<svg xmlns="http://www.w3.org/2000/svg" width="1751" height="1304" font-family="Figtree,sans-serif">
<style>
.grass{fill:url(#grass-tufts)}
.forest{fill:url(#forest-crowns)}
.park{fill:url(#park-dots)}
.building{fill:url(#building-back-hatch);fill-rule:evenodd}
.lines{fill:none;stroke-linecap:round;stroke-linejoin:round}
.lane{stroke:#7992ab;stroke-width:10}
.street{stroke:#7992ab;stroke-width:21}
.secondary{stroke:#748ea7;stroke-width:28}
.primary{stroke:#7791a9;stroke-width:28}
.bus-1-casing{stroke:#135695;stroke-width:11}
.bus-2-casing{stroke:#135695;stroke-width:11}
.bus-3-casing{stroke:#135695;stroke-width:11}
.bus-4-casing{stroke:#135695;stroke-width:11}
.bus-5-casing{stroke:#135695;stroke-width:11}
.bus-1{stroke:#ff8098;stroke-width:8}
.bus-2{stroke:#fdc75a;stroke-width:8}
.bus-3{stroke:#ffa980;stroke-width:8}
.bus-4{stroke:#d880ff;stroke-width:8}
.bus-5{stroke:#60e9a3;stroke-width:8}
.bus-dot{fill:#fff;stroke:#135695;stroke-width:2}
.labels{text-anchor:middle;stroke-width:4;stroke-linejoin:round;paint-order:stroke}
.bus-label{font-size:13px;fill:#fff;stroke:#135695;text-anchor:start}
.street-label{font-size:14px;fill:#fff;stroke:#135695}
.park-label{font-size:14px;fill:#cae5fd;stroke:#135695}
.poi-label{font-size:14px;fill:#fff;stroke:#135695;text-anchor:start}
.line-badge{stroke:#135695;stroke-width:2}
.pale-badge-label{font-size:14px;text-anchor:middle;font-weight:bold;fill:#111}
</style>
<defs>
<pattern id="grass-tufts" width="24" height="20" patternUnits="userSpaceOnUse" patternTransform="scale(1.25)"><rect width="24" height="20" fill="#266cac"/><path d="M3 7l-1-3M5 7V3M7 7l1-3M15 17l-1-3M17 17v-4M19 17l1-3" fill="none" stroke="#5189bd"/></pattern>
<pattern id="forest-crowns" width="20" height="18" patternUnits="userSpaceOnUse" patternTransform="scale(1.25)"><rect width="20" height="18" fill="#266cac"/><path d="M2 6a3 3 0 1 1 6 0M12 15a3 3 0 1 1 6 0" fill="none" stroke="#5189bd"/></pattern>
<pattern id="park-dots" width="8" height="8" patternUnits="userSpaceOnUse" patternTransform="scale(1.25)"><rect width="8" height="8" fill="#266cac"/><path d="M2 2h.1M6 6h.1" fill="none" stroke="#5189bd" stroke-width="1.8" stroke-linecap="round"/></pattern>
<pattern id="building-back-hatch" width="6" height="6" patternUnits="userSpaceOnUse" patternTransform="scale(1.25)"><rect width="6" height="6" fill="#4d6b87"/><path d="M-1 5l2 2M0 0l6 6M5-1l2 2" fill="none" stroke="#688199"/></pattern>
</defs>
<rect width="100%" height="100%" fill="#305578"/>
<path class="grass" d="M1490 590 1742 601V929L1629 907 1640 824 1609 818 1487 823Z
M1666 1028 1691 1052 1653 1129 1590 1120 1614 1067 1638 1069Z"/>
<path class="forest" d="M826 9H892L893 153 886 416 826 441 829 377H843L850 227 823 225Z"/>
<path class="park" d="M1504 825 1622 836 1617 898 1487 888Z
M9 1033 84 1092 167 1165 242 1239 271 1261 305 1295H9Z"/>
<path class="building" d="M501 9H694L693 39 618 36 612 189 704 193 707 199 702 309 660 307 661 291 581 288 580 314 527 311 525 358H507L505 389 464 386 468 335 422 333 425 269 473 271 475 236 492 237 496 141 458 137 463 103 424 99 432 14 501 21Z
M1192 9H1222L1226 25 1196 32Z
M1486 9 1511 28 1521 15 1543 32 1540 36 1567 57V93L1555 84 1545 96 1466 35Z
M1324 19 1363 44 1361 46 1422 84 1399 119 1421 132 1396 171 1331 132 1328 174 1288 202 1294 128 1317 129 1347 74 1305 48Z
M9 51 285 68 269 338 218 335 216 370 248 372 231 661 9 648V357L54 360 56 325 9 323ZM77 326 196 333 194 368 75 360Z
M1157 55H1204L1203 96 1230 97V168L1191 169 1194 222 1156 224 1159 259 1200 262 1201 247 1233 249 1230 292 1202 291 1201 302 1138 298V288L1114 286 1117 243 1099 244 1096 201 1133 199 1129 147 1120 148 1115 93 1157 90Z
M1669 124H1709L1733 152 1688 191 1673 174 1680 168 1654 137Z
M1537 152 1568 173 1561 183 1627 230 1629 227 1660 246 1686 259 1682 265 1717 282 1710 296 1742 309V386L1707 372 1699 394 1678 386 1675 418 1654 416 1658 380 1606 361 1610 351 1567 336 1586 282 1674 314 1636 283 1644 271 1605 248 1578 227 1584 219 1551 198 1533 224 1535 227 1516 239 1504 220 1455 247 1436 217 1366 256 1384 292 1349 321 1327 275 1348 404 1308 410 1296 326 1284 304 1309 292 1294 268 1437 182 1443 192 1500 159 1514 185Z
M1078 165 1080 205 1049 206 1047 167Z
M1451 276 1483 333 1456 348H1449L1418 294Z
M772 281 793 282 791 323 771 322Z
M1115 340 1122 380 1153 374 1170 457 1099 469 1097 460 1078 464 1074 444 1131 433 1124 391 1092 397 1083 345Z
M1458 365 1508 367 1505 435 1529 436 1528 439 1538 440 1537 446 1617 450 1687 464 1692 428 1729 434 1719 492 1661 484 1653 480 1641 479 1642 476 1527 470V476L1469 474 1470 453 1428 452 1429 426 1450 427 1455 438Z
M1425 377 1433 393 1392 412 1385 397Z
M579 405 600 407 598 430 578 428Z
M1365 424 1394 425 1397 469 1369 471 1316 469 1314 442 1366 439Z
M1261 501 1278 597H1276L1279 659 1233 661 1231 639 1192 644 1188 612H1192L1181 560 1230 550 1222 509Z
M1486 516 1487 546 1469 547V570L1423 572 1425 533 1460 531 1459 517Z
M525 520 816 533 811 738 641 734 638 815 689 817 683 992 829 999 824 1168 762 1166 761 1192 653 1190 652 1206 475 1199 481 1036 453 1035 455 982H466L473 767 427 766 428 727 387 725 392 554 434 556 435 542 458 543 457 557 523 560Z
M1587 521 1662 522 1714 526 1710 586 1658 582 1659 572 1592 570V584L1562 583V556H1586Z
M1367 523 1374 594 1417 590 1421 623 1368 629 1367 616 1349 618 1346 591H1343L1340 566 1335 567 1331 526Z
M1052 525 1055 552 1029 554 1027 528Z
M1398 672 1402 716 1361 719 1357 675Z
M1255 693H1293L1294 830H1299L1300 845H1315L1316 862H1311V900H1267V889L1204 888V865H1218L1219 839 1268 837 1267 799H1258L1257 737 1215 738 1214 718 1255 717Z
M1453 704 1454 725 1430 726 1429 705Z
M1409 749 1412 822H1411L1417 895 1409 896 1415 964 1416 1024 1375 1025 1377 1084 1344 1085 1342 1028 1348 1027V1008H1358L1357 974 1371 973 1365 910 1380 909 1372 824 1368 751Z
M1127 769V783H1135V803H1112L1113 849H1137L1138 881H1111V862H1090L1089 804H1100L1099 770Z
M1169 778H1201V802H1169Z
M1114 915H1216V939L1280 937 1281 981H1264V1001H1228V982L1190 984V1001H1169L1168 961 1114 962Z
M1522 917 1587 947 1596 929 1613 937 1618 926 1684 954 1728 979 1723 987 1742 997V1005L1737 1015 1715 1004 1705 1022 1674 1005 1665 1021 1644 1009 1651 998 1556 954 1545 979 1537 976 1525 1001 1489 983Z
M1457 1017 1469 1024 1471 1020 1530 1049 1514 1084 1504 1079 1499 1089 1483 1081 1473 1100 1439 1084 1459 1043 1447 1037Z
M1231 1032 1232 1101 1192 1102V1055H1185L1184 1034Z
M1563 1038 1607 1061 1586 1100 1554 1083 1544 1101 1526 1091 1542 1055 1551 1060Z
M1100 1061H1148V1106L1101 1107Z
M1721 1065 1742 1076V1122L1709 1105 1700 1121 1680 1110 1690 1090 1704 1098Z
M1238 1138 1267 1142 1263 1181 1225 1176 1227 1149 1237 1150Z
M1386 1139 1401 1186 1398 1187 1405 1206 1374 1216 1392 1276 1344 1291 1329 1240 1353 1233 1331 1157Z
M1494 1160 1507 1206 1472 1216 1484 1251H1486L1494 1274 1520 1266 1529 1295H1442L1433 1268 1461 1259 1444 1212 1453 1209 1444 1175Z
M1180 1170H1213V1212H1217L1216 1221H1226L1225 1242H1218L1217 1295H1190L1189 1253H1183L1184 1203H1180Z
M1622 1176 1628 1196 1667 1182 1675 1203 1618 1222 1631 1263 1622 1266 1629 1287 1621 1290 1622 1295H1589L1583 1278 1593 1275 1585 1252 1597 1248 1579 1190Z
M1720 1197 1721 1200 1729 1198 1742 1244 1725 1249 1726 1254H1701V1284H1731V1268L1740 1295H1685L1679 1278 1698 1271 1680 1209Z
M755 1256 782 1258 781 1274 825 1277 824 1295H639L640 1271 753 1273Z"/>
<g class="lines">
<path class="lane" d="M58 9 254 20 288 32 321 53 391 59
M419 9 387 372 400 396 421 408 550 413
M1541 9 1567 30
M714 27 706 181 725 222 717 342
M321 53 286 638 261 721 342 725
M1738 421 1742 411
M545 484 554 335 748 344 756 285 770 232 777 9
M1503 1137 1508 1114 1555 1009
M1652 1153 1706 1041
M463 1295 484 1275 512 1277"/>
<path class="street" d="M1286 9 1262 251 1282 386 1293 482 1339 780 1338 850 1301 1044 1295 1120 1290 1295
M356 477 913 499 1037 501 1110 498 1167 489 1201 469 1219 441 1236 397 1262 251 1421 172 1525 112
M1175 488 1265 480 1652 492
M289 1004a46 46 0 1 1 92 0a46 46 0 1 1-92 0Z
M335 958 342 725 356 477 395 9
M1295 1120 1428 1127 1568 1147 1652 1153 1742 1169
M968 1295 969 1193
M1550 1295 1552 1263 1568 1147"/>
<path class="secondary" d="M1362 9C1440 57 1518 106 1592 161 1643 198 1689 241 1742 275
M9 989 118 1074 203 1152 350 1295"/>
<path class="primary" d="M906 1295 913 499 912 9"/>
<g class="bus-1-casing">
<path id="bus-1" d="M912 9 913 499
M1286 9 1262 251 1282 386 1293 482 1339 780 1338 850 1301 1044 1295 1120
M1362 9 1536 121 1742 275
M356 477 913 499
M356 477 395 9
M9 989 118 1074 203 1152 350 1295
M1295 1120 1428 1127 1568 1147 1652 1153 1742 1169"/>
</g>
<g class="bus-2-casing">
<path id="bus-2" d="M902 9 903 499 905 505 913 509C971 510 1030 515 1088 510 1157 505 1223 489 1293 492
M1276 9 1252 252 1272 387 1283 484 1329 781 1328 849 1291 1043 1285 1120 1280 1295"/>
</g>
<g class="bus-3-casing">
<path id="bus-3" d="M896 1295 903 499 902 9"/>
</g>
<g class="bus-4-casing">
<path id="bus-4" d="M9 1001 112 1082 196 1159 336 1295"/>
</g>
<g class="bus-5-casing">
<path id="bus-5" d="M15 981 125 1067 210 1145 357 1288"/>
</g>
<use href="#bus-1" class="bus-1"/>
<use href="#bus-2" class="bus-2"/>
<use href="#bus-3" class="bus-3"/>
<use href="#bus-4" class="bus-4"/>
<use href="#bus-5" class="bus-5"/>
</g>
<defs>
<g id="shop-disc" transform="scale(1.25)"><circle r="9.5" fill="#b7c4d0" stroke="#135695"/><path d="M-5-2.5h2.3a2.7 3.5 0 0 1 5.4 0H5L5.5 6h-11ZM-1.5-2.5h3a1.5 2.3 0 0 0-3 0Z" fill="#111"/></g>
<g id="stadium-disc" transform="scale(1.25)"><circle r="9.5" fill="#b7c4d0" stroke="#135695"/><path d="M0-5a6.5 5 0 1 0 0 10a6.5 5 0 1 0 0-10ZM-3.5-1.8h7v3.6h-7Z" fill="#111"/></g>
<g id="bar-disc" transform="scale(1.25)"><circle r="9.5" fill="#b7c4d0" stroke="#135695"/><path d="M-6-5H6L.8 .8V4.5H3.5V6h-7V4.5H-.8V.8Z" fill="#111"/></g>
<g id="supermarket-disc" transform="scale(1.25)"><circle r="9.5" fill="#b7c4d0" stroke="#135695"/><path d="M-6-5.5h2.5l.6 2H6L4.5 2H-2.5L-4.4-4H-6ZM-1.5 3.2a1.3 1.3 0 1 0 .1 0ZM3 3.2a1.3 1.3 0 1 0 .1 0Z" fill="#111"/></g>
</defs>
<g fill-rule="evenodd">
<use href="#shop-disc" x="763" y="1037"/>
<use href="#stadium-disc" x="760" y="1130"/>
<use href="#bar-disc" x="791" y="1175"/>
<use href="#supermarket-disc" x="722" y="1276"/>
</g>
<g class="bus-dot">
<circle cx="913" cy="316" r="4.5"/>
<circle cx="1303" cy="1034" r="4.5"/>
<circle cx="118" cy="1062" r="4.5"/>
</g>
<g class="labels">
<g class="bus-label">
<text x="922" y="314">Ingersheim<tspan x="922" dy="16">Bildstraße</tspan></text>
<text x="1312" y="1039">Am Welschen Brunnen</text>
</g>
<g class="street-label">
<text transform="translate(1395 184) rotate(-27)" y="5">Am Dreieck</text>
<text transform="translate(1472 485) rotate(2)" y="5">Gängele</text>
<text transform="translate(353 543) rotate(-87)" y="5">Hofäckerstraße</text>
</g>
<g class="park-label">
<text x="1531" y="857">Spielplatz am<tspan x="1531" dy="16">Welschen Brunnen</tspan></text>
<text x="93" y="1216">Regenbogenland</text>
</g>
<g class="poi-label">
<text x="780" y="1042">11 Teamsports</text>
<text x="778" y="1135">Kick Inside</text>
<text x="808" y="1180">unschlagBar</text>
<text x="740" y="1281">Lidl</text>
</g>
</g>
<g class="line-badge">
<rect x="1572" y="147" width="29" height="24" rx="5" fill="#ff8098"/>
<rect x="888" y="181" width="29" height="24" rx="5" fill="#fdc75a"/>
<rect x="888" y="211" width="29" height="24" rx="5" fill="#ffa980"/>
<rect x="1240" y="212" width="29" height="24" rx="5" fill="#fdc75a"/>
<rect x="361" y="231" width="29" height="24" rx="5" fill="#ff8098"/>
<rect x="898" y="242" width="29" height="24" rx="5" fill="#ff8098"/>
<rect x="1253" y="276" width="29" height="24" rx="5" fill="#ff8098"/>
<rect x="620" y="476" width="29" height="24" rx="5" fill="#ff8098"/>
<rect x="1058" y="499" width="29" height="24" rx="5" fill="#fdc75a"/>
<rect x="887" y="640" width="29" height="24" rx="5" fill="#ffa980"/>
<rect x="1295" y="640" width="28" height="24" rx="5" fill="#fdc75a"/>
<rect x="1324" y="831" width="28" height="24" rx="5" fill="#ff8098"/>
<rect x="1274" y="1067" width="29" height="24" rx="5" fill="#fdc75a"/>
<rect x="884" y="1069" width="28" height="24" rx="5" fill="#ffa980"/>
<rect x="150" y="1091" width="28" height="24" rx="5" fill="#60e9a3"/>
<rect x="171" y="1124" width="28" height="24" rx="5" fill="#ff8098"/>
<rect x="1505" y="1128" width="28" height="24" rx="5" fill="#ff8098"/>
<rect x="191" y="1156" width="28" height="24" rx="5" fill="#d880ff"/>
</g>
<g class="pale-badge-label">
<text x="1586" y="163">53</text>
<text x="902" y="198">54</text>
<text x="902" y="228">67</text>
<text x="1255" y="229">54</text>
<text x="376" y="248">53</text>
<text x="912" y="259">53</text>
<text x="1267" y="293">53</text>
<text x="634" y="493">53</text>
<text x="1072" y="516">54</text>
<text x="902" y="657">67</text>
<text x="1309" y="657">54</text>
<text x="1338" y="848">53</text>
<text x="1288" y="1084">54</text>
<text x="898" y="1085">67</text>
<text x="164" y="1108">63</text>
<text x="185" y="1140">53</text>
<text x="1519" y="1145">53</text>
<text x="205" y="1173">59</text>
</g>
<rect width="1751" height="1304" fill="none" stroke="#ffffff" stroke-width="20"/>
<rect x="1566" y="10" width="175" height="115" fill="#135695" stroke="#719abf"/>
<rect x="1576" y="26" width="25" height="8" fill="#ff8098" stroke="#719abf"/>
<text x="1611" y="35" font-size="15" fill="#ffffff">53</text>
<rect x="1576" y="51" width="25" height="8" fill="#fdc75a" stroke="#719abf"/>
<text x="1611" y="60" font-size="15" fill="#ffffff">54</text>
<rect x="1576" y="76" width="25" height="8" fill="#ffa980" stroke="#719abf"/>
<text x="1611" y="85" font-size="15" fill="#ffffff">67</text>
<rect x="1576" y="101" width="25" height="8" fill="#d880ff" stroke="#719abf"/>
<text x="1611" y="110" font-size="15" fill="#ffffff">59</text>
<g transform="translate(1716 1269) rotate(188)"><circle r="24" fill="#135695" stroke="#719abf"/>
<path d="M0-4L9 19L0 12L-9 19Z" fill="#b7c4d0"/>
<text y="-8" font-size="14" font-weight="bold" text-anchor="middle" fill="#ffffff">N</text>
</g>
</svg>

§ §

▸ **What the task requires**:
Check each line of the listing above, and copy it if it contains the word "evenodd".

▸ **Exercise result**:
.building{fill:url(#building-back-hatch);fill-rule:evenodd}
<g fill-rule="evenodd">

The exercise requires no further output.